# Old Postcard Message



## Greenunicorn

Hello!
I've bought some postcards from an antique stall and one of them is written in Hungarian. I'd really like to find out what the message contains. Can somebody help, please? I'll attach here a scan of it (first half is scan1 and the second half is scan2, to keep the size as large as possible). Thank you!


----------



## Zsuzsu

Hi there,

It's quite difficult to translate because the author's handwriting is barely legible, he doesn't use punctuation marks and stuff like this, and the language he uses is a bit uneducated. Furthermore, the letter contains a lot of spelling mistakes. I'll give it a try, though:

"My dear Klári,

I let you know that in the *evening* (? _I am not sure about "evening" because the word is difficult to read_) I got your letter you sent to Bucarest/in Bucarest and now I am in Arad. I went to your house, too, and now I am going on to Vienna and *?* (_I can't read this word_) back to Bucarest. We are transporting pigs - this will be my task from here on, so you can see I am at not a bad place.

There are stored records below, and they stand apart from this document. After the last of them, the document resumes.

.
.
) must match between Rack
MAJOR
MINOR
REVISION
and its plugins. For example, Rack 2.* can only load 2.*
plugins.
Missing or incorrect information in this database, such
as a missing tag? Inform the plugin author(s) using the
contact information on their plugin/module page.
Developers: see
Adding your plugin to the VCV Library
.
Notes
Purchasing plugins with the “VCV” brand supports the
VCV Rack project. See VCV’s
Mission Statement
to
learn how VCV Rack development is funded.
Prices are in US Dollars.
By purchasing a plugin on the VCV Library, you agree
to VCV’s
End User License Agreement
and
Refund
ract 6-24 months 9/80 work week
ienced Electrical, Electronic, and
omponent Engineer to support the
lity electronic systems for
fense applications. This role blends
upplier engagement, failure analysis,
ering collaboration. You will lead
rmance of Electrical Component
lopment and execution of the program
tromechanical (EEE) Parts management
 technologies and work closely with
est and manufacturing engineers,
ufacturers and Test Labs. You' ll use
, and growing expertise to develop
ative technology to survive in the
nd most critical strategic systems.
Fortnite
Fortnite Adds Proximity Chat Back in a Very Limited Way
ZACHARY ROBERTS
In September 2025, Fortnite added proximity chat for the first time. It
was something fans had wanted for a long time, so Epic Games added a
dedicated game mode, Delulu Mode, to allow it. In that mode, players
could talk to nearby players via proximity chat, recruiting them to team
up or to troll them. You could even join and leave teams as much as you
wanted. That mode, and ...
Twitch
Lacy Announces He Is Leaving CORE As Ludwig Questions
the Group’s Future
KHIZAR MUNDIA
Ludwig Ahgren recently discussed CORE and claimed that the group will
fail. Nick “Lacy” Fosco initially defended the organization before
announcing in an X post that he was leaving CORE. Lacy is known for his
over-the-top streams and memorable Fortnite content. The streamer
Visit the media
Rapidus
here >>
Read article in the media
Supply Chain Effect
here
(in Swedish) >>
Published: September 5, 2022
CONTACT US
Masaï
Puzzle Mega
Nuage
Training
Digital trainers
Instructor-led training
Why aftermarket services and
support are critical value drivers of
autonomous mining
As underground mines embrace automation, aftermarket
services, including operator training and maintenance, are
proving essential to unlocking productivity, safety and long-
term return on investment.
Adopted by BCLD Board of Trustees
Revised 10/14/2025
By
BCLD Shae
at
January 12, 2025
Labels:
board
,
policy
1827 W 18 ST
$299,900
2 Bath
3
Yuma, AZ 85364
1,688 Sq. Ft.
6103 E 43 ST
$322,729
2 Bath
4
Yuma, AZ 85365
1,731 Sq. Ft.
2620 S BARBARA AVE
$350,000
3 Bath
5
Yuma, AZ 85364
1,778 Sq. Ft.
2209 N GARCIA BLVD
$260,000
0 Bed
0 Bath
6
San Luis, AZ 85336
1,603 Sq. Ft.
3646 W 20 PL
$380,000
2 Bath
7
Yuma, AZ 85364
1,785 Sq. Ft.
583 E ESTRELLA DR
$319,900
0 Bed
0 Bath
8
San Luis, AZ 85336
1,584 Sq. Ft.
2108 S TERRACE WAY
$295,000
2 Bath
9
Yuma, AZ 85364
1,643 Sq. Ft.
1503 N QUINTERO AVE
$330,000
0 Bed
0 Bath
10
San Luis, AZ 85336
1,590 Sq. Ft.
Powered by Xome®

*I send you my love* from home (_literally: "I kiss you", which is a common closing phrase in Hungary but I think it is not so usual in English_),

Love, 

Jani

I went home for Pentacost, only *you didn't *(_I'm not sure of this_). The train is shaking (_maybe it is not very idiomatic in English_) a lot, that's why I'm writing like this (_he refers to his illegible handwriting_)."

That's it. Others might be able to figure out the words I couldn't read.


----------



## Greenunicorn

Hi Zsuzsu!
Thank you very much for your efforts! I was expecting a more romantic message, since the front of the postcard is quite romantic  But it's still very interesting! If you want to see the postcard, follow this link to my blog: http://lachrysomelereveuse.blogspot.com/2009/06/from-jani-to-klari.html
Thanks again!!


----------



## Zsanna

Hello all,

I can't see any of the two links with the original handwriting fully but for the beginning I'd say that it is not "in the evening" but, in Hungarian: "de Bukerestbe" (= but in Bucarest), so "I (would like to) let you know that I received your letter in Bucarest..." (and not where he is at the moment).
I would also add that as it is written using the formal way of addressing, we cannot know really what the connection was really between Jani and Klári. 
Unfortunately, even the postcard itself does not help in that. (I find it strange if a man sends a card _about_ a woman _to_ a woman... Maybe he didn't have a choice.)


----------



## Greenunicorn

Thank you, Zsanna! Yes, that is quite intriguing...Hmm, who knows what story lies behind it...


----------